Un processus d’écriture participatif - Après une phase d’observation, nous avons mené des ateliers préparatoires avec l’équipe, incluant la chorégraphe Gudrun Skamletz.
Nous leur avons posé des questions sur les images et les pensées qui naissaient des mots et des mélodies que nous leur proposions. Nous les avons aussi interrogés sur la vie adolescente : comment ils ont pris conscience et vécu la sortie de l’enfance, quels souvenirs ils en gardent, comment ils définissent la période qu’ils traversent, quelle est la place qu’ils comptent donner au rêve et à l’imagination dans l’invention de leur vie. Il en est sorti une multitude de récits : peurs et rêves de l’enfance, projections vers l’avenir, souvenirs de contes ou d’histoires vécues. Ces récits et témoignages, nous allons les tisser avec les musiques et les contes anciens, faisant de l’anachronisme et du mélange des temps une des dynamiques du spectacle.
L'anachronisme est aussi au cœur des dispositifs assumés d'appropriation musicale - par exemple, faire cohabiter les claquettes et les métriques de la Renaissance, elles-mêmes inspirées de l'Antiquité grecque. Ce qu'elle génèrera d'inattendu et de spontané, en s'affranchissant des codes stylistiques en vigueur, sera l'un des moteurs de la narration du spectacle, et de sa fabrique. La mobilité des orchestrations et des effectifs participe de l'affabulation, et de la circulation entre les imaginaires.
Un décor baroque en mouvement - La Maîtrise populaire ouvre en grand à ses jeunes artistes le plateau de l’Opéra comique. Pour les accompagner dans la construction de ces récits, Adeline Caron a conçu des éléments mobiles dont les agencements changent au fil des scènes : arbres portatifs, tables devenant des portes, chariots devenant des barques, ciel étoilé, océan de tissu argenté, grand monstre martin à combattre, marionnette géante animée par cinq enfants. Tous ces éléments empruntent à l’imaginaire baroque et à celui des contes, avec lesquels les jeunes artistes vont construire leur grande affabulation.
Costumes : les trésors de l’Opéra-Comique - Adeline Caron, qui conçoit aussi les costumes, est allée choisir dans les riches stocks de costumes de la maison. Cette Grande affabulation sera donc aussi une grande ré-appropriation de la mémoire d’un lieu. Aux pièces nouvelles (oiseaux, bêtes sauvages réalisés par Julia Brochier) se mêleront les costumes d’Alain Blanchot, de Macha Makaïeff, de Renato Bianchi et d’autres créateurs et créatrices encore plus anciens ayant travaillé pour l’Opéra Comique et l’équipe actuelle va retravailler et unifier.

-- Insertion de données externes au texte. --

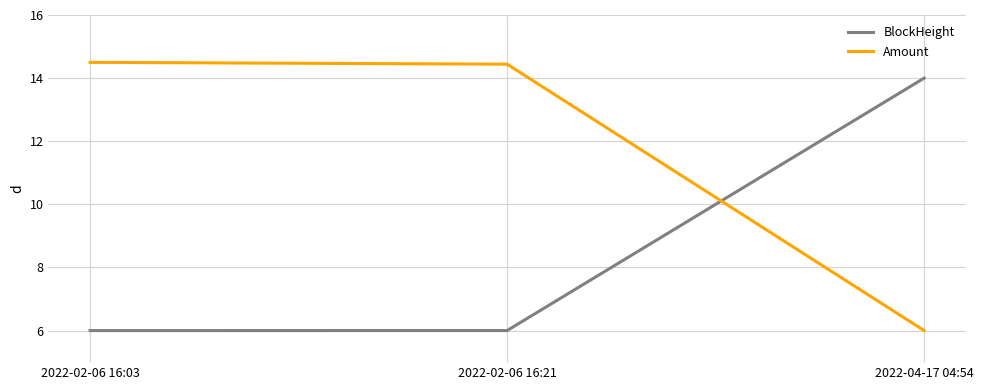

What is the average value of the BlockHeight series?

8.7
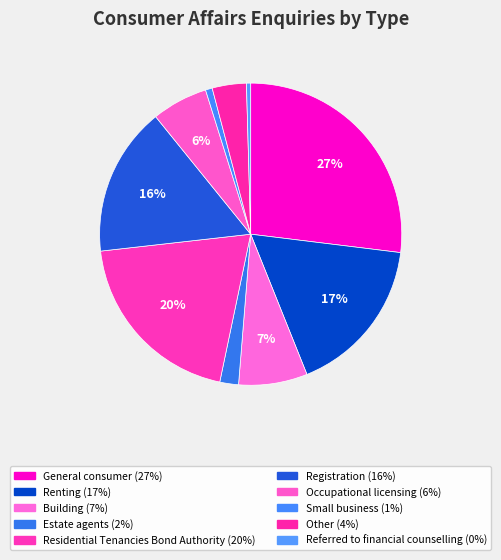

How many slices are in this pie chart?

10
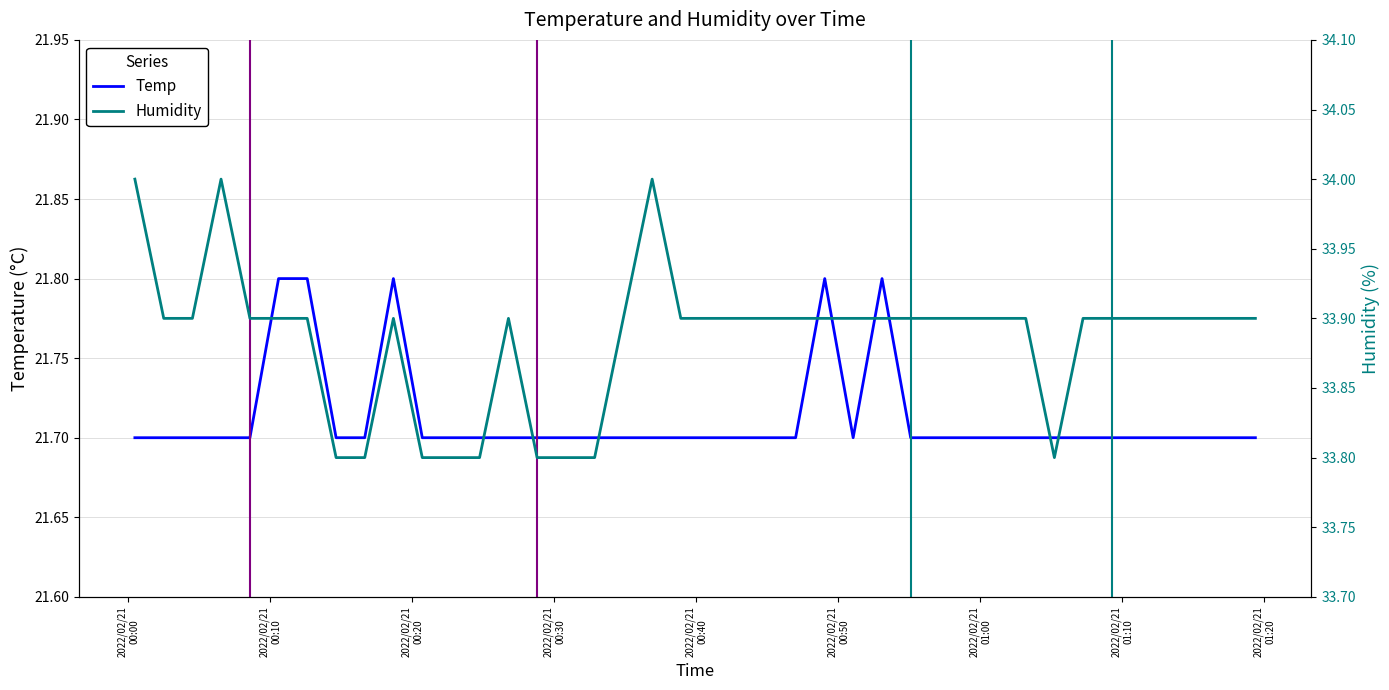

What is the lowest value of the Humidity series?

33.8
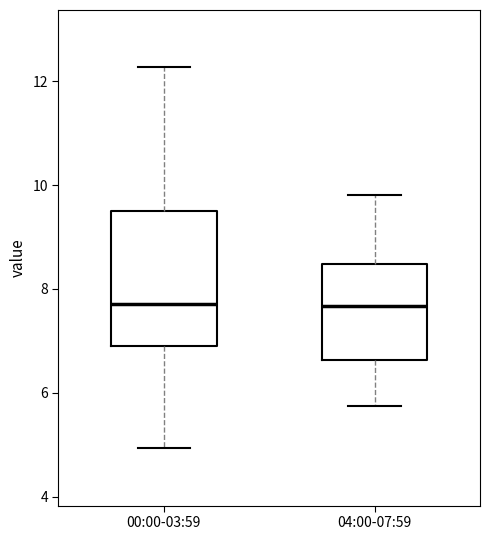

Which box is the tallest, from its lower edge to its upper edge?

00:00-03:59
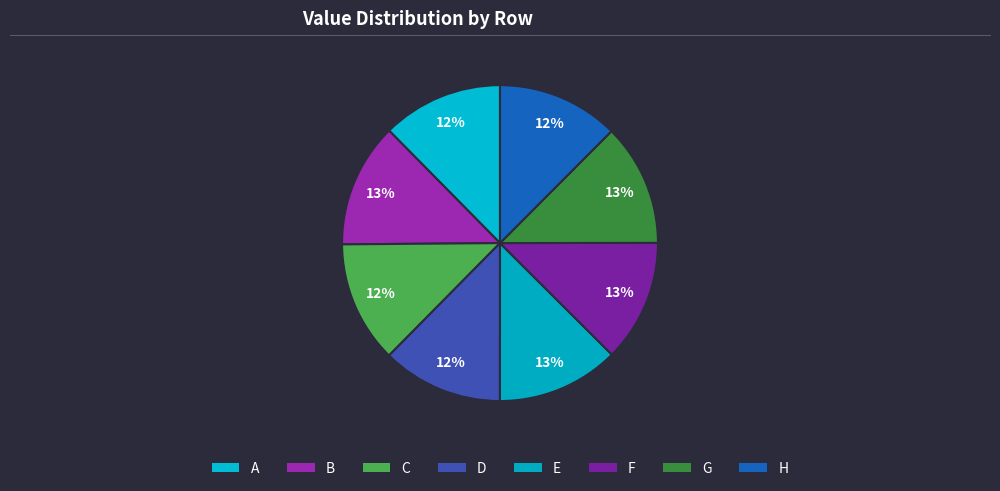

True or false: H accounts for 4% of the total.

False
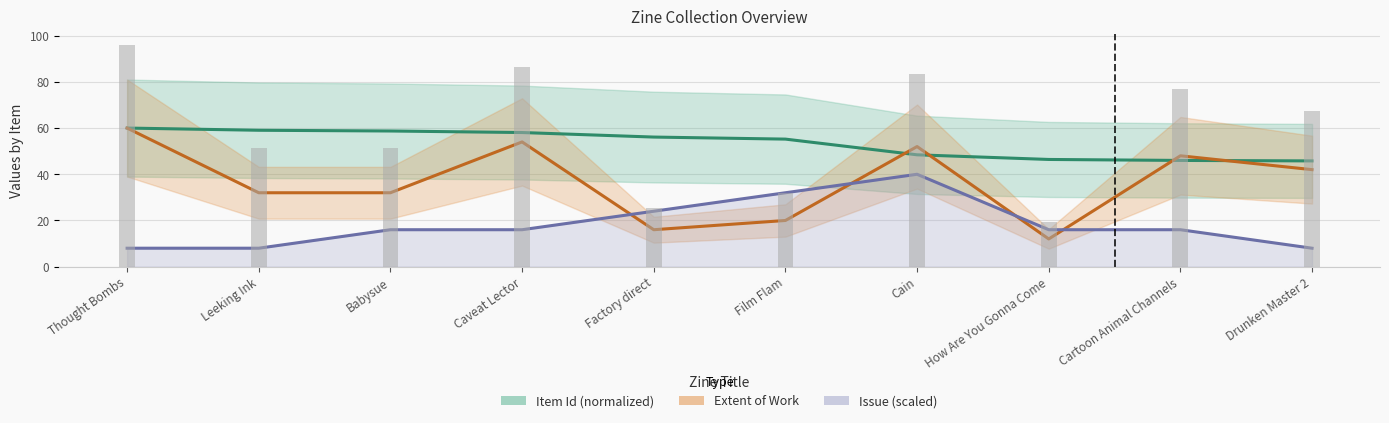

Which category has the lowest value across all series?

Thought Bombs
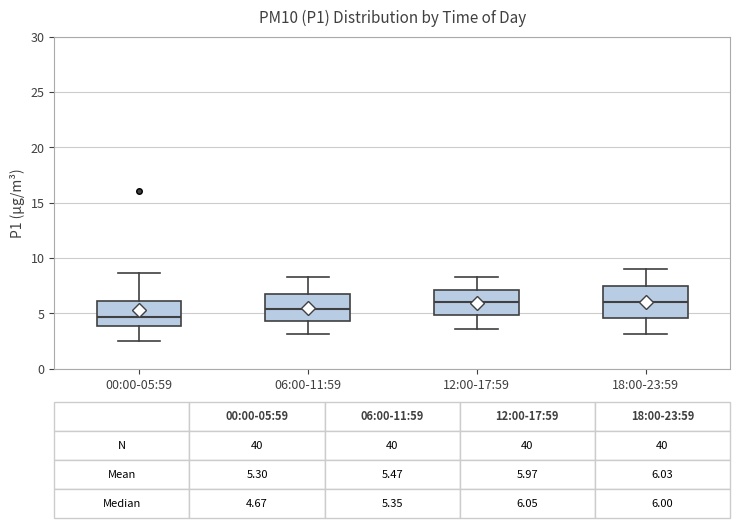

Which box has the lowest median line?

00:00-05:59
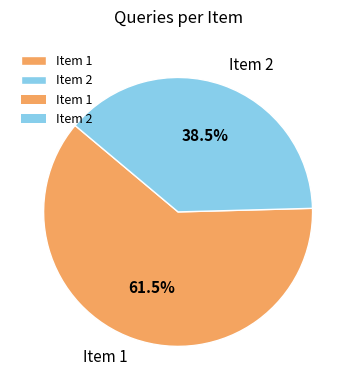

Which category has the biggest portion of the pie?

Item 1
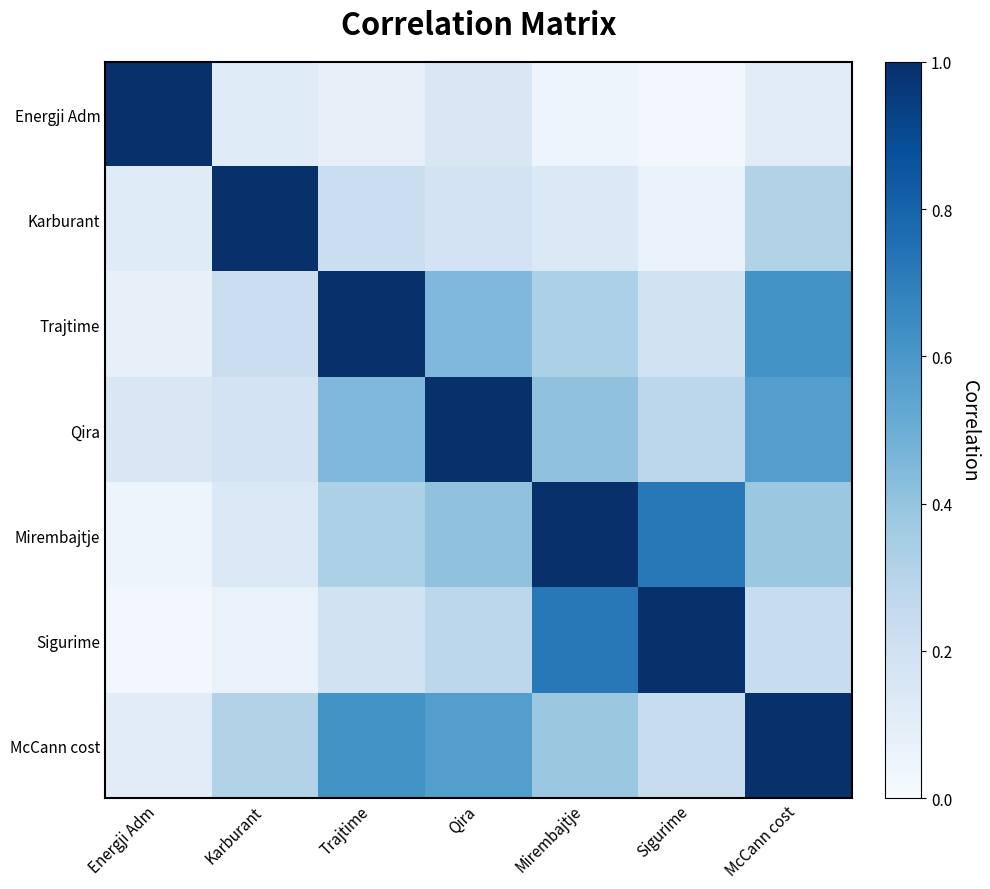

Which has a higher value, Karburant or Trajtime?

Karburant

« Comme on fait son rêve, on fait sa vie » - Cette phrase de Victor Hugo dans la Promontoire du songe sonne comme une phrase de résistance à l’heure où les vérités alternatives et la parcellisation de la société font vaciller notre espace commun. Ces jeunes artistes ont conscience de l’importance de l’imagination, non pas seulement pour s’évader de la réalité, mais aussi pour construire une vie en commun, et transformer leurs désirs en réalité. Entreprise fragile, vouée aux difficultés personnelles et collectives, mais dont l’espace de la scène est là pour rappeler la force et la nécessité.